- Data in this exercise:
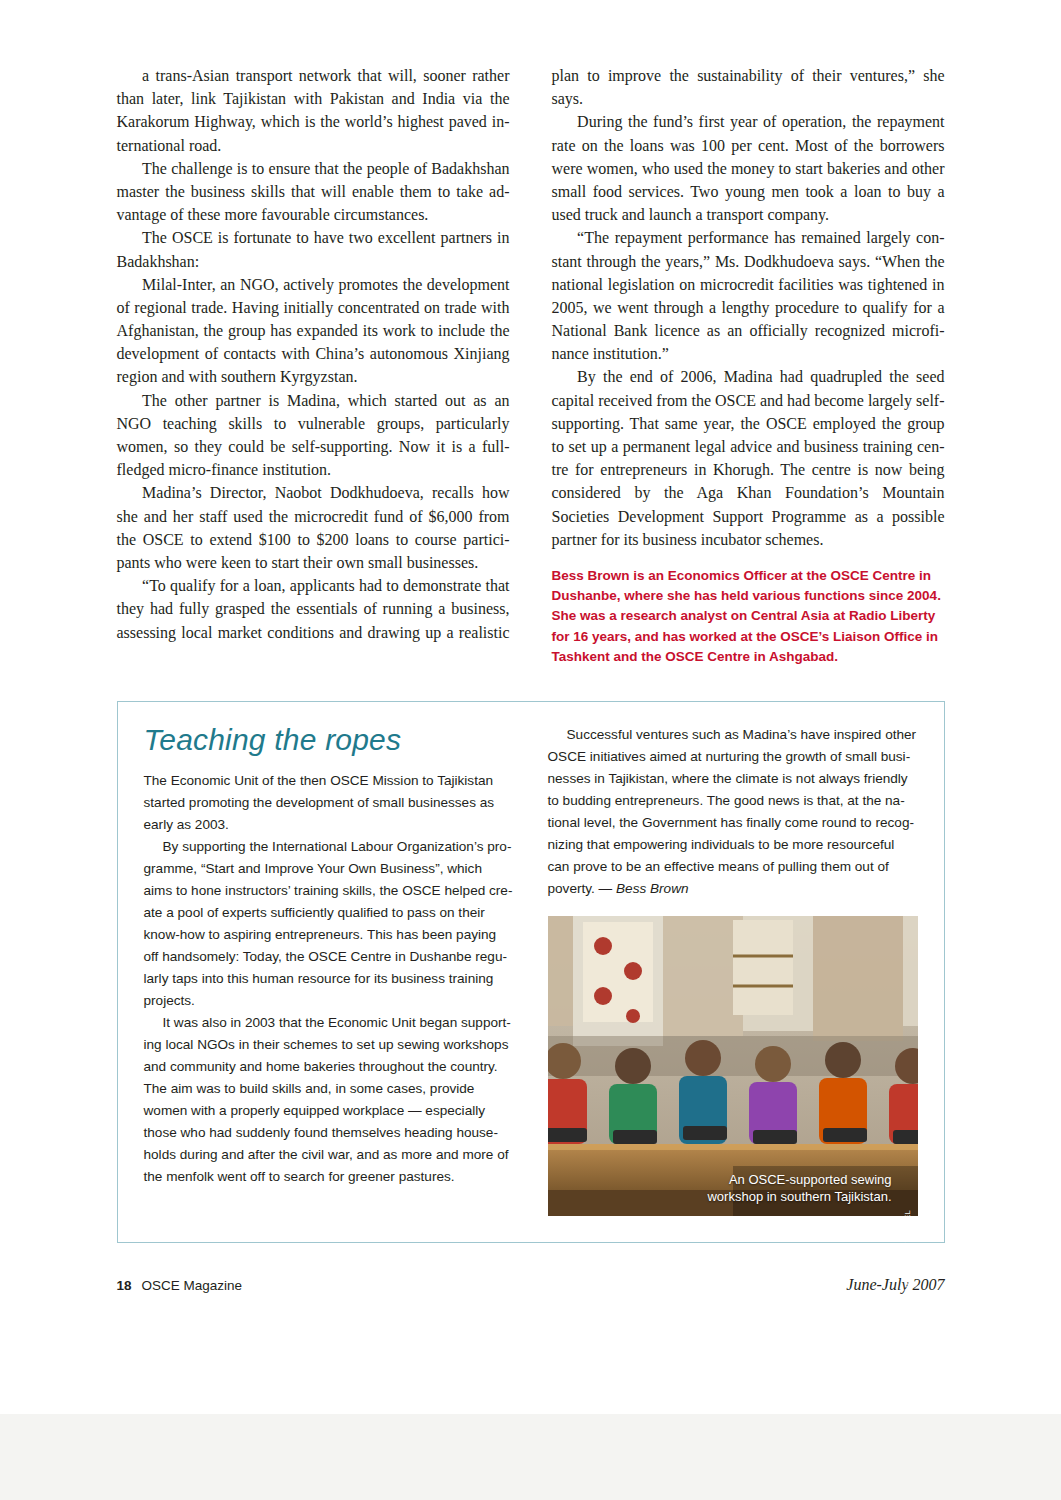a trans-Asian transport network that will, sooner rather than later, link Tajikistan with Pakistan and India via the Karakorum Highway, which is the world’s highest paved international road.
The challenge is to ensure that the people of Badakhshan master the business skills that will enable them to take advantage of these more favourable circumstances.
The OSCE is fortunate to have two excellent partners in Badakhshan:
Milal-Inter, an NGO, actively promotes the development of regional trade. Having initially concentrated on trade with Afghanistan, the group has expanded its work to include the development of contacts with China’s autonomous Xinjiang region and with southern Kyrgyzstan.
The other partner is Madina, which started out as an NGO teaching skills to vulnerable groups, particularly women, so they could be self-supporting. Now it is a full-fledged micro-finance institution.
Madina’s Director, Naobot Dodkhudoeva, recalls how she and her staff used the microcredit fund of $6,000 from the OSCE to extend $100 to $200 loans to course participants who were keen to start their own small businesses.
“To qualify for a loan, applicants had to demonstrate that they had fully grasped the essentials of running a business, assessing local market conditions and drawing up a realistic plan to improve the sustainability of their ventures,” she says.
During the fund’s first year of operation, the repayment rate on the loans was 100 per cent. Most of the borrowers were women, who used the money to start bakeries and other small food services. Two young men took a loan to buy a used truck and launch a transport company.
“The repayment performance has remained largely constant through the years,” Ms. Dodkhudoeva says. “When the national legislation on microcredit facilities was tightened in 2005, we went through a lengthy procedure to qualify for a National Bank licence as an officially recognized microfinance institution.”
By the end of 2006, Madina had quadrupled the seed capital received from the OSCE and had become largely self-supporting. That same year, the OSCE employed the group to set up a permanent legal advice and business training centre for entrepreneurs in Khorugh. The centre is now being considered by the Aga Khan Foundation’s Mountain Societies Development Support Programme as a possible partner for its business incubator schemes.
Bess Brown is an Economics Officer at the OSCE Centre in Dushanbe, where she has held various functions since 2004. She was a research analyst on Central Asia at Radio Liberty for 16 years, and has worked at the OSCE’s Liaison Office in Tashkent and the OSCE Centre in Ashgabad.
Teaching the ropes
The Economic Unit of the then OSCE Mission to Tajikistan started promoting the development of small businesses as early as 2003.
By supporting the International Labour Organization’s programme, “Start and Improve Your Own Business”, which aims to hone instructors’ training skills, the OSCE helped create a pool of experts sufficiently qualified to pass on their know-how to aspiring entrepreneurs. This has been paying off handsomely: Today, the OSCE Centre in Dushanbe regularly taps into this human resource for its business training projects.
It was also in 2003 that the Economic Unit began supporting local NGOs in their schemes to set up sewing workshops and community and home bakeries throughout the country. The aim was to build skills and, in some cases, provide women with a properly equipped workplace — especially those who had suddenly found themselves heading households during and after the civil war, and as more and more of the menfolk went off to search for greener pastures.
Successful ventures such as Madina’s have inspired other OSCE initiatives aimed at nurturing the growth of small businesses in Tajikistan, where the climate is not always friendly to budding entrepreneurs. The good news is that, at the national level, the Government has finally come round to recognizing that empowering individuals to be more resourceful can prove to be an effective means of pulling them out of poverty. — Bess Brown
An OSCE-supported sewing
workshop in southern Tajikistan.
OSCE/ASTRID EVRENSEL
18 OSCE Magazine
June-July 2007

- Exercise prompt: Only an exact copy of the records counts as an answer. Leave out the images.

- Finished exercise:
a trans-Asian transport network that will, sooner rather than later, link Tajikistan with Pakistan and India via the Karakorum Highway, which is the world’s highest paved international road.
The challenge is to ensure that the people of Badakhshan master the business skills that will enable them to take advantage of these more favourable circumstances.
The OSCE is fortunate to have two excellent partners in Badakhshan:
Milal-Inter, an NGO, actively promotes the development of regional trade. Having initially concentrated on trade with Afghanistan, the group has expanded its work to include the development of contacts with China’s autonomous Xinjiang region and with southern Kyrgyzstan.
The other partner is Madina, which started out as an NGO teaching skills to vulnerable groups, particularly women, so they could be self-supporting. Now it is a full-fledged micro-finance institution.
Madina’s Director, Naobot Dodkhudoeva, recalls how she and her staff used the microcredit fund of $6,000 from the OSCE to extend $100 to $200 loans to course participants who were keen to start their own small businesses.
“To qualify for a loan, applicants had to demonstrate that they had fully grasped the essentials of running a business, assessing local market conditions and drawing up a realistic plan to improve the sustainability of their ventures,” she says.
During the fund’s first year of operation, the repayment rate on the loans was 100 per cent. Most of the borrowers were women, who used the money to start bakeries and other small food services. Two young men took a loan to buy a used truck and launch a transport company.
“The repayment performance has remained largely constant through the years,” Ms. Dodkhudoeva says. “When the national legislation on microcredit facilities was tightened in 2005, we went through a lengthy procedure to qualify for a National Bank licence as an officially recognized microfinance institution.”
By the end of 2006, Madina had quadrupled the seed capital received from the OSCE and had become largely self-supporting. That same year, the OSCE employed the group to set up a permanent legal advice and business training centre for entrepreneurs in Khorugh. The centre is now being considered by the Aga Khan Foundation’s Mountain Societies Development Support Programme as a possible partner for its business incubator schemes.
Bess Brown is an Economics Officer at the OSCE Centre in Dushanbe, where she has held various functions since 2004. She was a research analyst on Central Asia at Radio Liberty for 16 years, and has worked at the OSCE’s Liaison Office in Tashkent and the OSCE Centre in Ashgabad.
Teaching the ropes
The Economic Unit of the then OSCE Mission to Tajikistan started promoting the development of small businesses as early as 2003.
By supporting the International Labour Organization’s programme, “Start and Improve Your Own Business”, which aims to hone instructors’ training skills, the OSCE helped create a pool of experts sufficiently qualified to pass on their know-how to aspiring entrepreneurs. This has been paying off handsomely: Today, the OSCE Centre in Dushanbe regularly taps into this human resource for its business training projects.
It was also in 2003 that the Economic Unit began supporting local NGOs in their schemes to set up sewing workshops and community and home bakeries throughout the country. The aim was to build skills and, in some cases, provide women with a properly equipped workplace — especially those who had suddenly found themselves heading households during and after the civil war, and as more and more of the menfolk went off to search for greener pastures.
Successful ventures such as Madina’s have inspired other OSCE initiatives aimed at nurturing the growth of small businesses in Tajikistan, where the climate is not always friendly to budding entrepreneurs. The good news is that, at the national level, the Government has finally come round to recognizing that empowering individuals to be more resourceful can prove to be an effective means of pulling them out of poverty. — Bess Brown
An OSCE-supported sewing
workshop in southern Tajikistan.
OSCE/ASTRID EVRENSEL
18 OSCE Magazine
June-July 2007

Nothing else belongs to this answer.